* Assigned task: All the lines below need retyping exactly, apart from the images.

### Available records ###

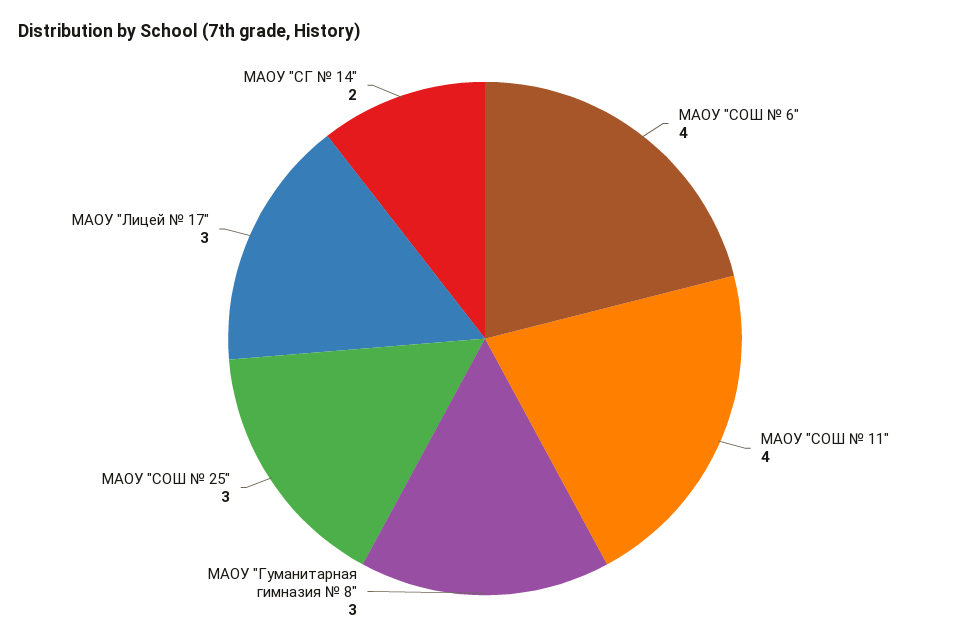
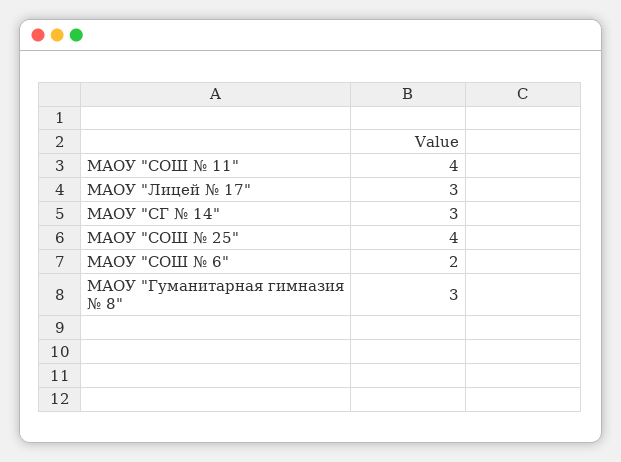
МАОУ "СОШ № 6": 4 -> 2
МАОУ "СОШ № 25": 3 -> 4
МАОУ "СГ № 14": 2 -> 3

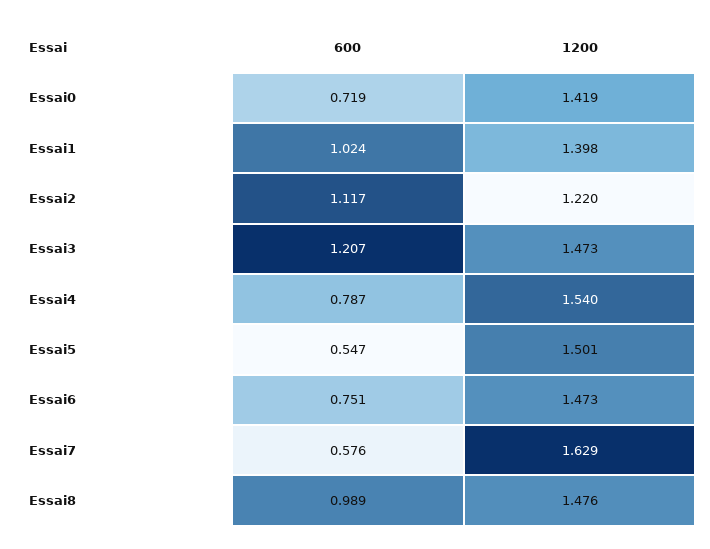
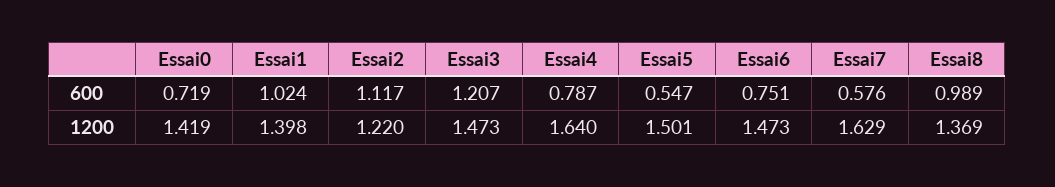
1200, Essai4: 1.54 -> 1.64
1200, Essai8: 1.476 -> 1.369

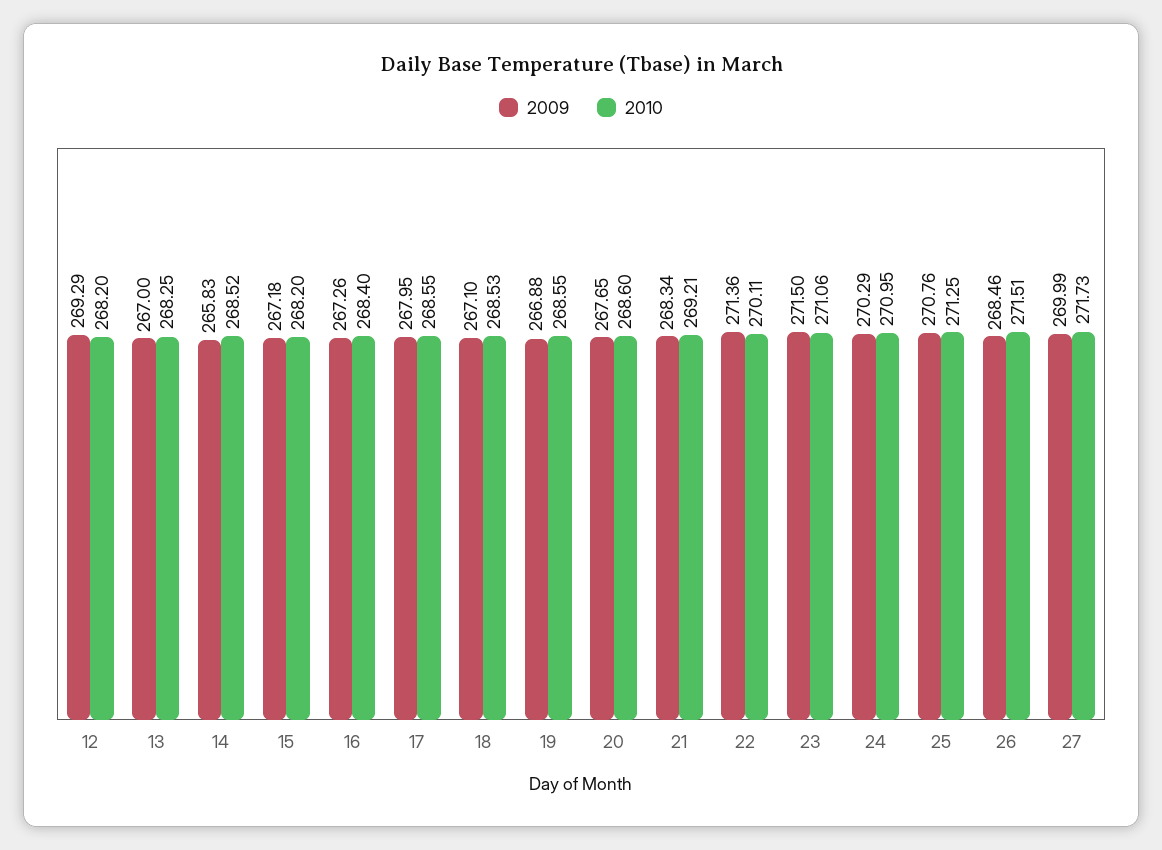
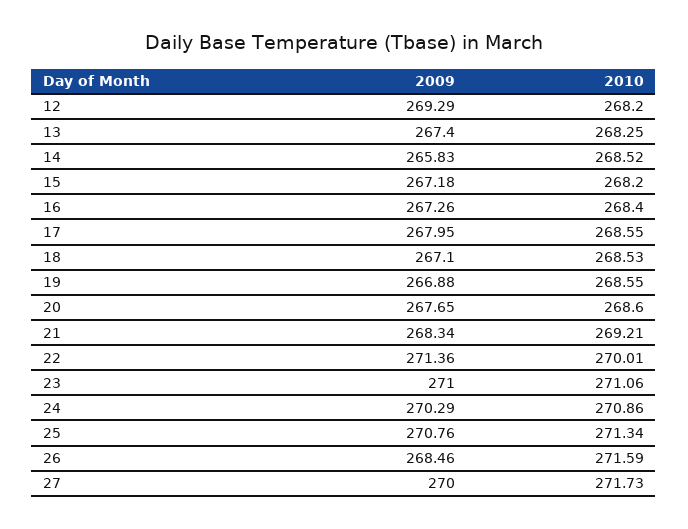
2009, 13: 267 -> 267.4
2010, 22: 270.11 -> 270.01
2009, 23: 271.5 -> 271
2010, 24: 270.95 -> 270.86
2010, 25: 271.25 -> 271.34
2010, 26: 271.51 -> 271.59
2009, 27: 269.99 -> 270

###

* Response to the exercise:
МАОУ "СОШ № 6": 4 -> 2
МАОУ "СОШ № 25": 3 -> 4
МАОУ "СГ № 14": 2 -> 3

1200, Essai4: 1.54 -> 1.64
1200, Essai8: 1.476 -> 1.369

2009, 13: 267 -> 267.4
2010, 22: 270.11 -> 270.01
2009, 23: 271.5 -> 271
2010, 24: 270.95 -> 270.86
2010, 25: 271.25 -> 271.34
2010, 26: 271.51 -> 271.59
2009, 27: 269.99 -> 270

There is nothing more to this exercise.